Mr CALWELL - If the words " except as may be prescribed " were inserted, they could be specified in the regulation. It would be far better to do that than to oblige the Director-General of Health to make the specification in this legislation.


Mr Menzies - The rest of the subclause would then stand. The sensible course would be to specify the kind of thing that may not be advertised.


Mr CALWELL - I do not know whether the attempt should be made to specify everything. That would be very difficult. The joint parliamentary committee thought that the discretion of the Director-General of Health should be trusted. I suggest that the words " except as may be prescribed " be added, in order that the Minister may be able to say that Pepsodent, and a number of other tooth-pastes, as well as products of a like nature, shall not come under this general provision. Under the clause, the Director-General of Health would need to have a listening staff in order to ascertain what the stations were saying. If a product were advertised on one day, and he were to prohibit the advertisement, he would need to listen on other days in order to learn whether it was being advertised as something else. Neither the Minister nor the DirectorGeneral of Health should have the responsibility of policing the commercial stations in order to satisfy himself that they were obeying the law. The stations should be obliged to submit their script to him, and if it were not antagonistic to scientific fact, they should be allowed to publish it. There is not the slightest intention to interfere with proprietary lines of standard quality. The products of Parke-Davis, May and Baker, and other reputable firms could be advertised because they are generally accepted as being beneficial to health.


Mr Holt - This clause is not even in line with the recommendation of the joint parliamentary committee.


Mr CALWELL - I contend that it is.


Mr Holt - The committee says that all matter relating to a patent medicine shall be submitted to the DirectorGeneral. This provides that every advertisement relating to a patent medicine shall be submitted. It would be one thing to say to the DirectorGeneral, " We have a patent medicine ; here are the facts relating to it; has it your general approval ? " but another thing to say that every advertisement relating to that patent medicine must be submitted to him.

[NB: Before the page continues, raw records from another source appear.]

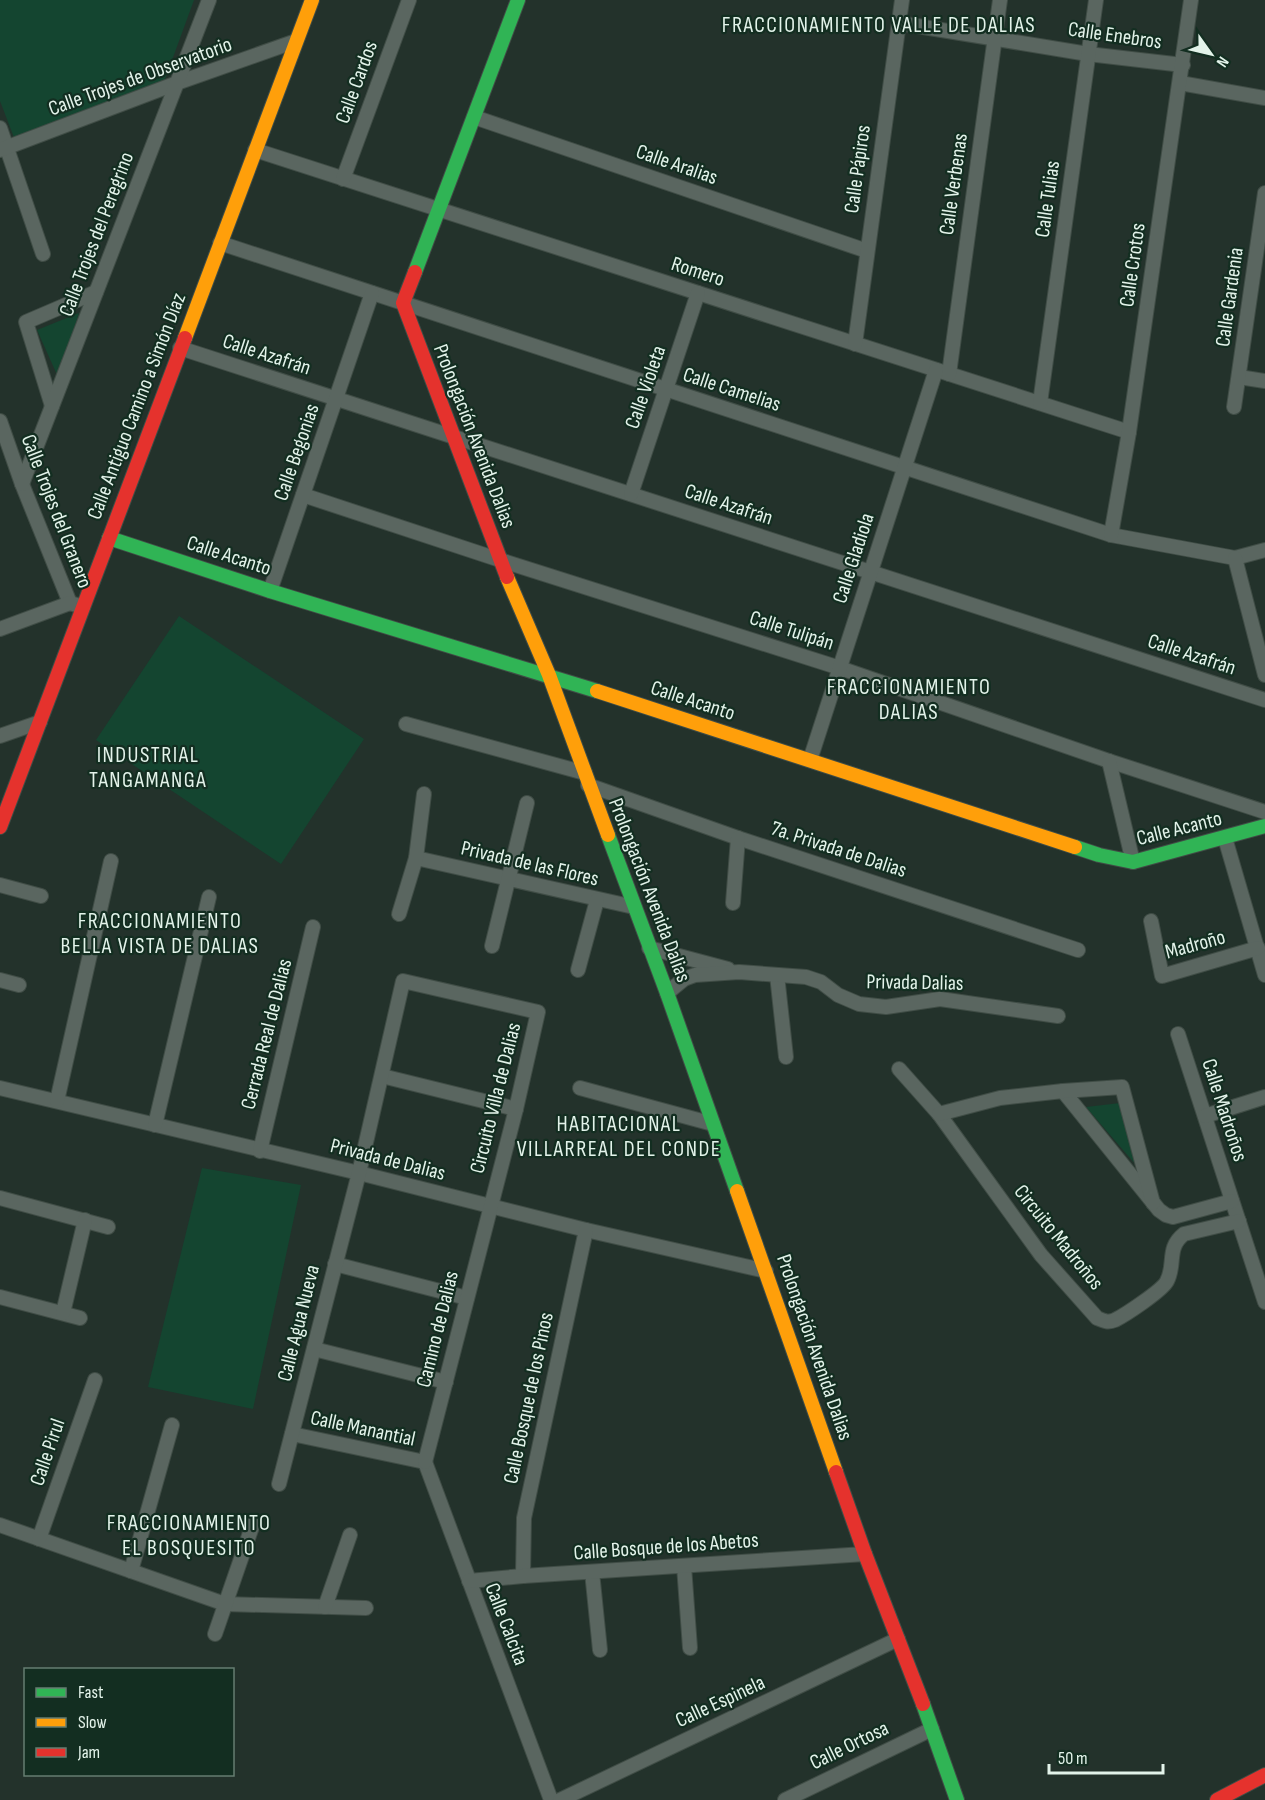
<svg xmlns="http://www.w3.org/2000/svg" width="1265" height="1800" viewBox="0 0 1265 1800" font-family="'Sofia Sans Condensed',sans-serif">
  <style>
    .green { fill: #144530 }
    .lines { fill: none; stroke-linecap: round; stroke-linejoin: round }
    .street-casing { stroke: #404d46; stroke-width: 16 }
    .fast-casing { stroke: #404d46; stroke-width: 16 }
    .slow-casing { stroke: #404d46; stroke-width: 16 }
    .jam-casing { stroke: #404d46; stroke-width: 16 }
    .street { stroke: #5a6660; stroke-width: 14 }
    .fast { stroke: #30b455; stroke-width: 14 }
    .slow { stroke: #ff9f0a; stroke-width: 14 }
    .jam { stroke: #e5322d; stroke-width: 14 }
    .labels { text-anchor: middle; stroke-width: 4.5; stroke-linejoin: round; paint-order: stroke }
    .street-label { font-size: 21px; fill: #e3f3ea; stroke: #132e21 }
    .neighbourhood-label { font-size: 22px; letter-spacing: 1.5px; fill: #e3f3ea; stroke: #132e21 }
  </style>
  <rect width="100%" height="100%" fill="#23322b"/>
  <!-- green -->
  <g class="green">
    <path d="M 0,0 L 194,0 L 164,82 L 15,140 L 0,101 Z"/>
    <path d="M 79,313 L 58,377 L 37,330 Z"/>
    <path d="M 179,616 L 364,739 L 281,864 L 96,740 Z"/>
    <path d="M 1120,1103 L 1136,1165 L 1086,1107 Z"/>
    <path d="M 202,1168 L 301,1185 L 253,1409 L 148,1387 Z"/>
  </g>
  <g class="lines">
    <defs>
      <g id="street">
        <path d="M 899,23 L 1088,54 L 1183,65"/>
        <path d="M 1180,83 L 1265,98"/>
        <path d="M 474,117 L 867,251"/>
        <path d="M 0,128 L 43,254"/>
        <path d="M 0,150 L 177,83 L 296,41"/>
        <path d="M 255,150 L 1129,432"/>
        <path d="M 343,179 L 409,0"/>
        <path d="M 220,243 L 1111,535 L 1235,558 L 1265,550"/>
        <path d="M 855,344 L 902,0"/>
        <path d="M 180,348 L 1265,700"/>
        <path d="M 949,374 L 1000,0"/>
        <path d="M 1239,377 L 1265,381"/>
        <path d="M 1040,403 L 1096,0"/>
        <path d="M 52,406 L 26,322 L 96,292"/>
        <path d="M 1234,407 L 1265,193"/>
        <path d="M 0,421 L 22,484 L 70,603 L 83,607"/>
        <path d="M 22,484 L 209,0"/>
        <path d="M 631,494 L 698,293"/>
        <path d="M 303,495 L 500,560 L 840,668 L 1109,761 L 1265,812"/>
        <path d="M 1111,535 L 1129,432 L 1191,0"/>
        <path d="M 1235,558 L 1265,675"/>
        <path d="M 270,591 L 372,293"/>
        <path d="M 0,629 L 70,603"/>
        <path d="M 406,724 L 585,773"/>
        <path d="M 0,736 L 40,722"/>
        <path d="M 810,760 L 936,370"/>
        <path d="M 1109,761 L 1133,862"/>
        <path d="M 588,785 L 738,838 L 1078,950"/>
        <path d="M 1225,838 L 1265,975"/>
        <path d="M 416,858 L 634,907"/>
        <path d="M 0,885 L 41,896"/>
        <path d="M 733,903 L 738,838"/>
        <path d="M 399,914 L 416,858 L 424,794"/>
        <path d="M 1151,921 L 1162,976 L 1258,948"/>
        <path d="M 492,946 L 527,803"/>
        <path d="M 649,948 L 728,969"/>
        <path d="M 578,970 L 597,900"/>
        <path d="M 777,975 L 786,1057"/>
        <path d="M 0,980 L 19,985"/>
        <path d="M 667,993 L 684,979 L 695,975 L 739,972 L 806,977 L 821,982 L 838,995 L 859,1004 L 886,1007 L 940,999 L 1058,1016"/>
        <path d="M 1178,1034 L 1265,1302"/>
        <path d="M 899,1069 L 939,1114 L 1041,1255 L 1097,1318 C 1104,1321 1108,1323 1115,1320 C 1125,1315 1163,1290 1167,1281 C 1176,1264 1166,1248 1184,1234 L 1239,1221"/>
        <path d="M 382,1076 L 516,1109"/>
        <path d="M 0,1088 L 359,1173 L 586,1230 L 766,1271"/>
        <path d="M 580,1088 L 713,1124"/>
        <path d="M 1063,1091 L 1159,1210 L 1166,1215 L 1173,1217 L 1232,1201"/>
        <path d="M 57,1101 L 111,861"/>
        <path d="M 939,1114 L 1000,1098 L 1063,1091 L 1122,1087 L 1153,1203"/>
        <path d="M 1205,1116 L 1265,1097"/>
        <path d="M 155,1125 L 209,897"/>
        <path d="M 260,1151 L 313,927"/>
        <path d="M 0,1198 L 108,1227"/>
        <path d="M 335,1264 L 467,1298"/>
        <path d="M 0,1297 L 80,1318"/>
        <path d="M 63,1313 L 85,1220"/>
        <path d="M 314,1349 L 446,1382"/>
        <path d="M 292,1434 L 425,1462"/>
        <path d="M 425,1462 L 551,1800"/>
        <path d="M 279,1484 L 359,1173 L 403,981 L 538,1012 L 516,1109 L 425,1462"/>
        <path d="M 0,1525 L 225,1604 L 366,1608"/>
        <path d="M 39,1539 L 95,1380"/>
        <path d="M 684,1566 L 690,1648"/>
        <path d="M 131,1571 L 172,1425"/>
        <path d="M 592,1572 L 600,1650"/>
        <path d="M 523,1576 L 524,1518 L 586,1230"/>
        <path d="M 469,1581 L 523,1576 L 865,1554"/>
        <path d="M 325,1607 L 350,1535"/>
        <path d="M 215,1634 L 253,1524"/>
        <path d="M 560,1800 L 898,1639"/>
        <path d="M 785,1800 L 932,1729"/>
      </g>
      <g id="fast">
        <path d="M 415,272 L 518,0"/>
        <path d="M 109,538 L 270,591 L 597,691"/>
        <path d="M 608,835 L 667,993 L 737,1191"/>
        <path d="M 1075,847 L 1099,855 L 1133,862 L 1265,826"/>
        <path d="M 923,1704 L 957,1800"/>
      </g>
      <g id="slow">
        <path d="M 185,338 L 312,0"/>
        <path d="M 507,577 L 549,675 L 608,835"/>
        <path d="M 597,691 L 1075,847"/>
        <path d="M 737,1191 L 836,1472"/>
      </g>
      <g id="jam">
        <path d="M 415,272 L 403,303 L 507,577"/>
        <path d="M 0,827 L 185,338"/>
        <path d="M 836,1472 L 865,1554 L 923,1704"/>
        <path d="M 1217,1800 L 1265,1775"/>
      </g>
    </defs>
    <!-- street casing -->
    <use href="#street" class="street-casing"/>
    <!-- fast casing -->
    <use href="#fast" class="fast-casing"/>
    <!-- slow casing -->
    <use href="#slow" class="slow-casing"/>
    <!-- jam casing -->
    <use href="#jam" class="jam-casing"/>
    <!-- street -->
    <use href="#street" class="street"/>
    <!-- fast -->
    <use href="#fast" class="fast"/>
    <!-- slow -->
    <use href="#slow" class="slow"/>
    <!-- jam -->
    <use href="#jam" class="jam"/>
  </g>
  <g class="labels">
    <!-- street labels -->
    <g class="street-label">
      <text transform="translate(1115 35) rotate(8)" y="7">Calle Enebros</text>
      <text transform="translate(140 76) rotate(-20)" y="7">Calle Trojes de Observatorio</text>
      <text transform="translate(356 82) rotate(-70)" y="7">Calle Cardos</text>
      <text transform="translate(677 164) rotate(19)" y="7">Calle Aralias</text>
      <text transform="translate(857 169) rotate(-82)" y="7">Calle Pápiros</text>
      <text transform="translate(953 184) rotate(-82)" y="7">Calle Verbenas</text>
      <text transform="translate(1047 199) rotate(-82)" y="7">Calle Tulias</text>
      <text transform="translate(96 234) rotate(-69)" y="7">Calle Trojes del Peregrino</text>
      <text transform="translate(1132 265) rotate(-82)" y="7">Calle Crotos</text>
      <text transform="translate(698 271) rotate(18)" y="7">Romero</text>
      <text transform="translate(1229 297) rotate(-82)" y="7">Calle Gardenia</text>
      <text transform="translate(267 354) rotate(18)" y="7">Calle Azafrán</text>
      <text transform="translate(645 387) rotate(-71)" y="7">Calle Violeta</text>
      <text transform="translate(732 389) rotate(18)" y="7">Calle Camelias</text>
      <text transform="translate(136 406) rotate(-69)" y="7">Calle Antiguo Camino a Simón Díaz</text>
      <text transform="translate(475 436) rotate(69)" y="7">Prolongación Avenida Dalias</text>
      <text transform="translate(296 452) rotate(-71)" y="7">Calle Begonias</text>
      <text transform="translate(729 504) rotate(18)" y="7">Calle Azafrán</text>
      <text transform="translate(57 511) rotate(69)" y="7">Calle Trojes del Granero</text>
      <text transform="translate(229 555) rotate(18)" y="7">Calle Acanto</text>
      <text transform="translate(853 558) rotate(-72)" y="7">Calle Gladiola</text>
      <text transform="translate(792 630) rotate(18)" y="7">Calle Tulipán</text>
      <text transform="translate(1192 654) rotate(18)" y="7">Calle Azafrán</text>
      <text transform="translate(693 700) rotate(18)" y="7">Calle Acanto</text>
      <text transform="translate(1179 828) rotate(-14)" y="7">Calle Acanto</text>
      <text transform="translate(839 849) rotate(18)" y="7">7a. Privada de Dalias</text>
      <text transform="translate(530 863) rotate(13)" y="7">Privada de las Flores</text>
      <text transform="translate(650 890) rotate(69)" y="7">Prolongación Avenida Dalias</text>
      <text transform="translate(1195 944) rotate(-15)" y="7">Madroño</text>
      <text transform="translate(915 982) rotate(1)" y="7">Privada Dalias</text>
      <text transform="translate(266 1034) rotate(-76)" y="7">Cerrada Real de Dalias</text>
      <text transform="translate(495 1098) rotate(-76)" y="7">Circuito Villa de Dalias</text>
      <text transform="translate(1225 1110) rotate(72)" y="7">Calle Madroños</text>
      <text transform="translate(388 1159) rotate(14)" y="7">Privada de Dalias</text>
      <text transform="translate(1059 1237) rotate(51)" y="7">Circuito Madroños</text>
      <text transform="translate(298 1323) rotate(-76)" y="7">Calle Agua Nueva</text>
      <text transform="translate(437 1329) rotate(-76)" y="7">Camino de Dalias</text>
      <text transform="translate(815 1347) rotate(71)" y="7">Prolongación Avenida Dalias</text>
      <text transform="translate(528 1398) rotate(-78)" y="7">Calle Bosque de los Pinos</text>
      <text transform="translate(363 1428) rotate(12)" y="7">Calle Manantial</text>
      <text transform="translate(47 1452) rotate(-71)" y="7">Calle Pirul</text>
      <text transform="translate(666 1546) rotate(-4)" y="7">Calle Bosque de los Abetos</text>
      <text transform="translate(507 1624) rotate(69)" y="7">Calle Calcita</text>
      <text transform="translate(720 1701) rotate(-25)" y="7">Calle Espinela</text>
      <text transform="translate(849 1745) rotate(-26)" y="7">Calle Ortosa</text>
    </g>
    <!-- neighbourhood labels -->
    <g class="neighbourhood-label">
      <text x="879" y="32">FRACCIONAMIENTO VALLE DE DALIAS</text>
      <text x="909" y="694">FRACCIONAMIENTO<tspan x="909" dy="25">DALIAS</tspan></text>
      <text x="148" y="762">INDUSTRIAL<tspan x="148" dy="25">TANGAMANGA</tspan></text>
      <text x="160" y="928">FRACCIONAMIENTO<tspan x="160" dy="25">BELLA VISTA DE DALIAS</tspan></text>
      <text x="619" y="1131">HABITACIONAL<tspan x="619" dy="25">VILLARREAL DEL CONDE</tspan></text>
      <text x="189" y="1530">FRACCIONAMIENTO<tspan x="189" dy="25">EL BOSQUESITO</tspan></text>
    </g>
  </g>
  <!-- legend -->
  <rect x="24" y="1668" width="210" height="108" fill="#132e21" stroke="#667d71" stroke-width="1.5"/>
  <rect x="36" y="1688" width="30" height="9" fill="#30b455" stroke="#667d71" stroke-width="1.5"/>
  <text x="78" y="1698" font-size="18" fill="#e3f3ea">Fast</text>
  <rect x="36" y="1718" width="30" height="9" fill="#ff9f0a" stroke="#667d71" stroke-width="1.5"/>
  <text x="78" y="1728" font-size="18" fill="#e3f3ea">Slow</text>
  <rect x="36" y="1748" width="30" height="9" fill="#e5322d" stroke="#667d71" stroke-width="1.5"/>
  <text x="78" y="1758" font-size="18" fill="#e3f3ea">Jam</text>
  <!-- north arrow -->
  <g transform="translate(1211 54) rotate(124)" stroke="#132e21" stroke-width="4.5" paint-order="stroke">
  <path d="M0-4.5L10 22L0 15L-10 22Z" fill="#e3f3ea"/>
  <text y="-9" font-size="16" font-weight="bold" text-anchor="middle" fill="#e3f3ea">N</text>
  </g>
  <!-- scale -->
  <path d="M1049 1764v9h114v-9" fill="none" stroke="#e3f3ea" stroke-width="3"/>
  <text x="1058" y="1764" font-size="18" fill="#e3f3ea" stroke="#132e21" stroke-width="4.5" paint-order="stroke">50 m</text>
</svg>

Mr CALWELL - In some of the States, one is not permitted to advertise certain things in the press. Therefore they should not be permitted to be advertised over the air. The principle is the same, except that discretionary power is given to the Director-General, and there is not wholesale prohibition of certain lines. I have not that fear of the Director-General or the British Medical Association which some honorable members have. I do not start off from the premise that everything that the British Medical Association does is necessarily wrong, or that everything which the commercial stations do is necessarily right, and should not, therefore, be subject to review. The clause passed the Senate after a long debate. The committee would be guilty of a retrograde act if it attempted in any way to alter the provision inserted by the Government at the suggestion of the joint parliamentary committee. We ought to try to protect public health against a lot of fake productions, which are on the market to-day, and have been offered for sale for many years. May I conclude with the story of a medical talk that was given over a Sydney station ; it was cited in evidence by the DirectorGeneral of Health? A man bought time on certain stations. Being a shrewd sort of business man, he had taken a flat in Macquarie-street, Sydney. In order to gull the public into purchasing his stuff, and while describing its alleged virtues, he was in the habit of saying: "I am sure that my Macquariestreet colleagues will support me in this contention". We want to stop that sort of thing, and the best way to stop it is to stand by the clause and make everything advertised on the air acceptable to the Director-General prior to the broadcast being made.